Maximum matching on random graphs

arXiv:cond-mat/0309348v1 [cond-mat.dis-nn] 15 Sep 2003

Europhysics Letters

PREPRINT

Maximum matching on random graphs Haijun Zhou 1,2,3 and Zhong-can Ou-Yang 1 1

Institute of Theoretical Physics, the Chinese Academy of Sciences, P.O. Box 2735, Beijing 100080, China 2 Interdisciplinary Center of Theoretical Studies, the Chinese Academy of Sciences, P.O. Box 2735, Beijing 100080, China 3 Max-Planck-Institute of Colloids and Interfaces, 14424 Potsdam, Germany

PACS. 89.20.-a – Interdisciplinary application of physics. PACS. 75.10.Nr – Spin-glass and other random models. PACS. 02.10.Ox – Combinatorics; graph theory.

Abstract. – The maximum matching problem on random graphs is studied analytically by the cavity method of statistical physics.

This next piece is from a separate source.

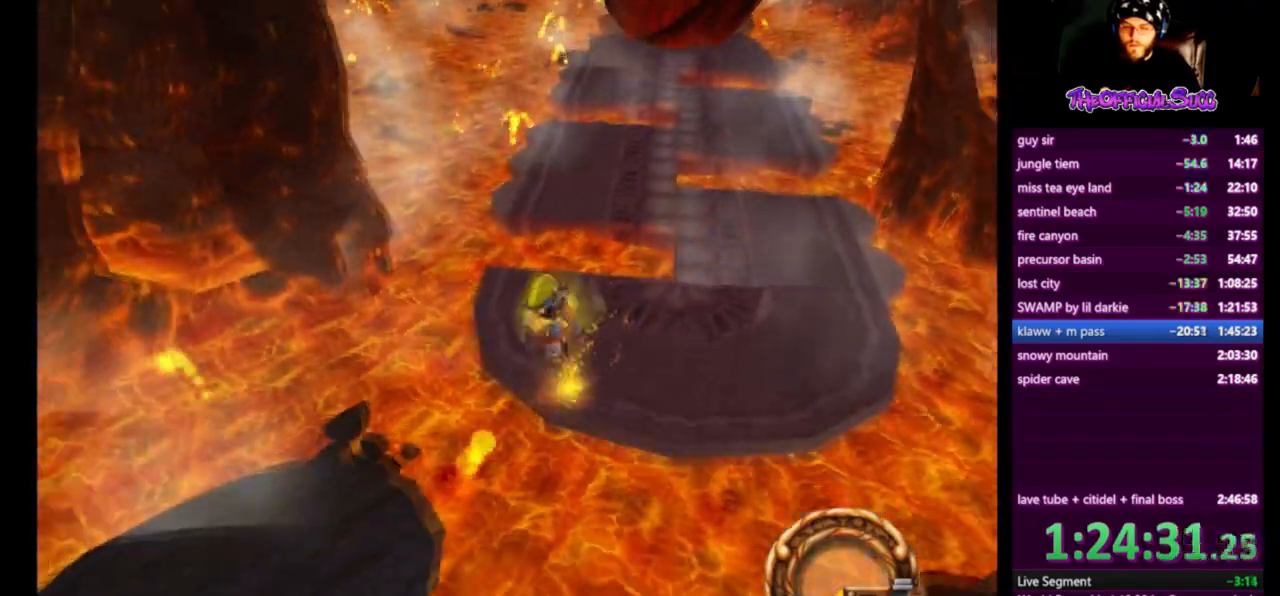
{"buttons": [], "left_stick": "down-left", "right_stick": "center", "events": [[41, "left_stick", "down-left"], [208, "CROSS", "up"]]}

When the average vertex degree c is larger than 2.7183, groups of max-matching patterns which differ greatly from each other gradually emerge. An analytical expression for the max-matching size is also obtained, which agrees well with computer simulations. Discussion is made on this continuous glassy phase transition and the absence of such a glassy phase in the related minimum vertex covering problem.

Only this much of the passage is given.